4. To improve accessibility requirements for transit vehicles, (e.g. increasing the size and number of mobility devices each can accommodate), and to require retrofit of existing transit vehicles that will remain in service for at least five years.
5. To set stronger requirements to ensure that public transit accessibility equipment is always in good working order.
6. To require transportation organizations to effectively inform people with disabilities about their accessibility services, including, for example, the sizes of mobility devices that their vehicles accommodate.
7. To make it easier for people with disabilities to bring a support person on public transit at no charge, and to prohibit public transit providers from requiring a passenger with a disability to bring a support person with them before allowing them on public transit.
8. To improve pre-boarding and on-board announcements and to require public transit providers to self-audit and publicly report on these.
9. To far more effectively ensure the accessibility of public transit electronic kiosks and fare-payment technology like the Presto Smart Card, and any related apps.
10. To require public transit providers to provide a service to assist passengers with disabilities to navigate transit stations.
11. To strengthen the requirement for public transit providers to hold an annual public forum on accessible transit.
12. To better provide for safety of people with disabilities during emergencies on public transit.
13. To better implement public compliance with priority seating for people with disabilities on public transit vehicles.

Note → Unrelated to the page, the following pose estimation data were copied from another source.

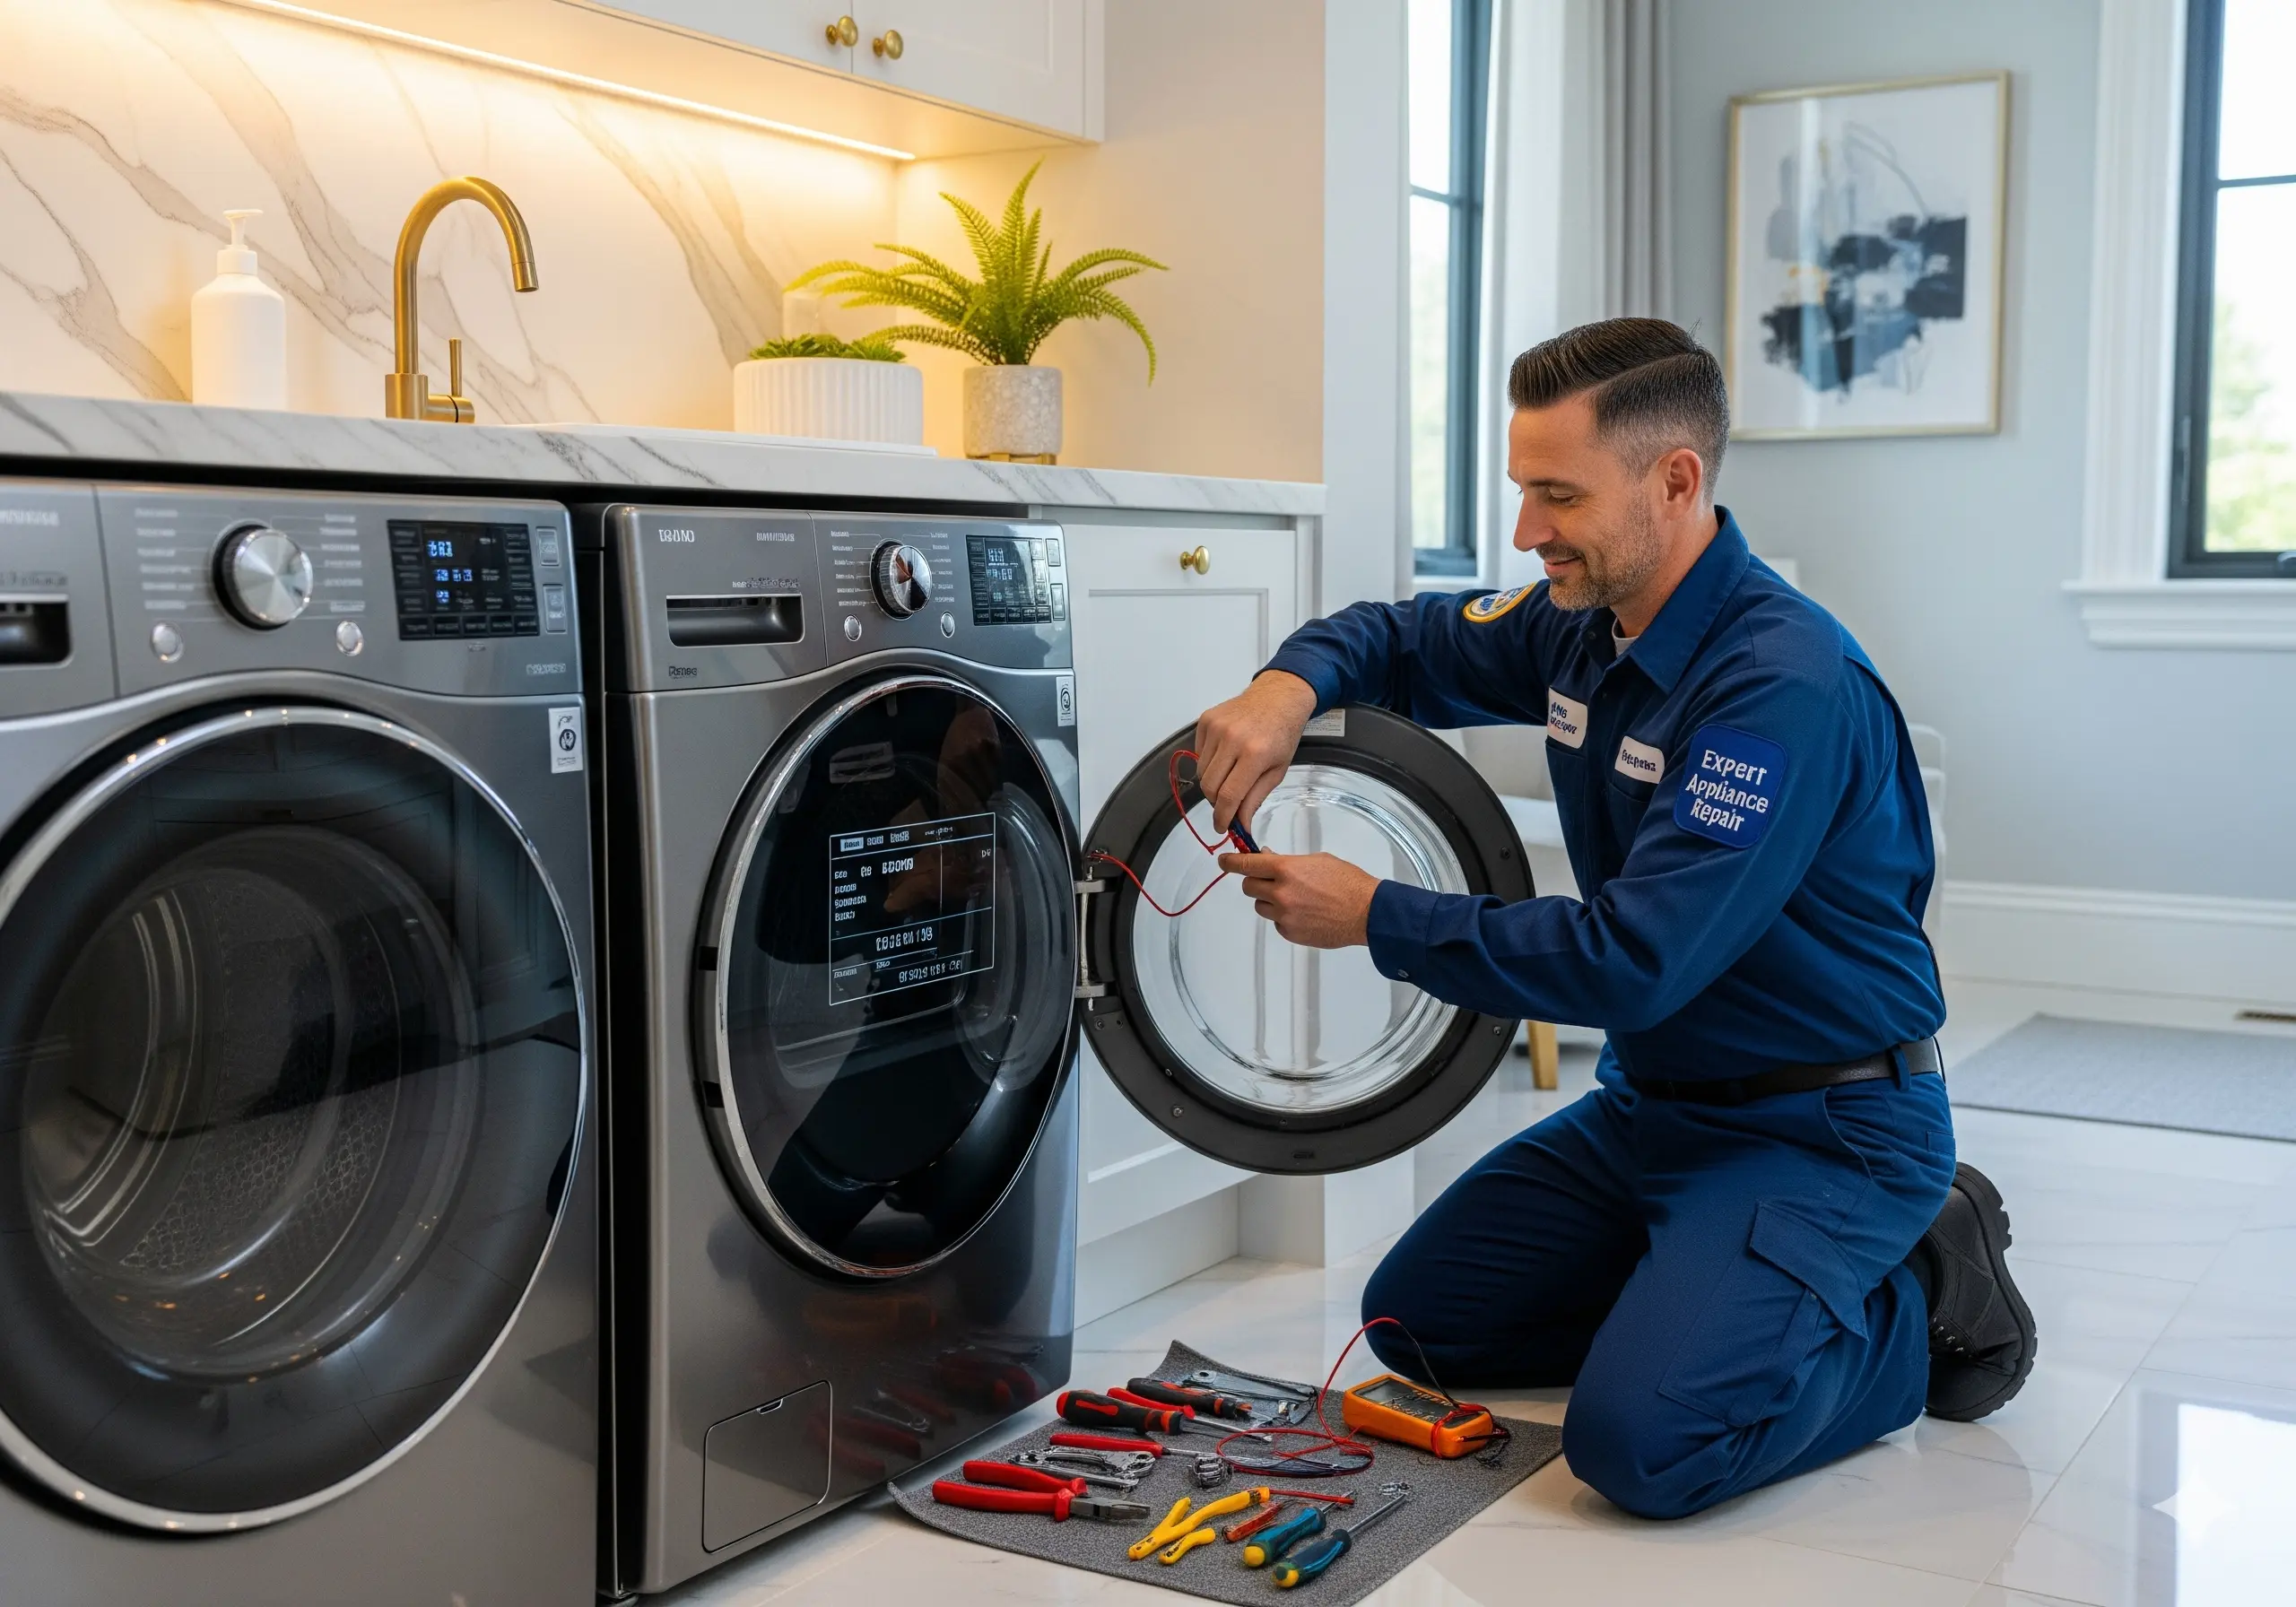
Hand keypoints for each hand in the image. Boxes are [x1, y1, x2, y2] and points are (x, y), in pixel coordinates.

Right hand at [1193, 671, 1318, 834]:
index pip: (1229, 795)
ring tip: (1229, 777)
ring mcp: (1216, 727)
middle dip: (1216, 803)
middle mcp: (1232, 739)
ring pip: (1201, 772)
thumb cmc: (1282, 734)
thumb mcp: (1277, 770)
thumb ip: (1255, 799)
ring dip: (1212, 783)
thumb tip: (1240, 825)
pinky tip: (1225, 757)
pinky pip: (1198, 753)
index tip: (1221, 827)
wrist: (1277, 698)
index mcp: (1254, 754)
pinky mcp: (1206, 720)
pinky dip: (1208, 763)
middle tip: (1226, 805)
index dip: (1222, 816)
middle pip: (1210, 786)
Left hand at [1217, 851, 1377, 948]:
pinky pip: (1276, 923)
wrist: (1367, 912)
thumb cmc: (1347, 882)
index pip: (1246, 864)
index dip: (1230, 862)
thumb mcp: (1317, 860)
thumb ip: (1288, 862)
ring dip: (1269, 901)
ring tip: (1295, 899)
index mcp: (1286, 870)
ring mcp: (1284, 916)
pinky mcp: (1290, 933)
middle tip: (1267, 880)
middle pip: (1248, 887)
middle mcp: (1281, 893)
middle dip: (1255, 882)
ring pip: (1260, 907)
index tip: (1223, 861)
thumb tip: (1268, 860)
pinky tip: (1304, 913)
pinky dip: (1283, 917)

14. To require larger transit authorities to make available accessible mobile apps regarding their services.
15. To make it easier to qualify for paratransit services.
16. To require the provision of paratransit same day service, or, if rejected, to substantially narrow any exemptions from this requirement.
17. To require permanent streamlined procedures for getting a paratransit ride across municipal lines.
18. To eliminate the "family of services" retrenchment on paratransit services, that lets a public transit provider force a paratransit passenger to take part of their ride on paratransit and the rest on conventional transit.
19. To ban double-charging people with disabilities when part of a ride is on the conventional service and part of the ride is on a paratransit vehicle.
20. To strengthen requirements to ensure that all taxi services will be fully accessible to people with disabilities by 2025.
21. To set comprehensive accessibility requirements on ridesharing services like Uber.
22. To set substantially stronger guarantees and penalties for violations such as refusals to accommodate service animals.
23. To strengthen requirements for accessible school bussing services for students with disabilities.
We also recommend that the Transportation Standards Development Committee take these steps:
1. Make as the Committee's mission, to ensure that the Transportation Accessibility Standard will make transportation accessible to people with disabilities by 2025.
2. Create opportunities to hear face-to-face from transportation passengers with disabilities e.g. by organizing public forums.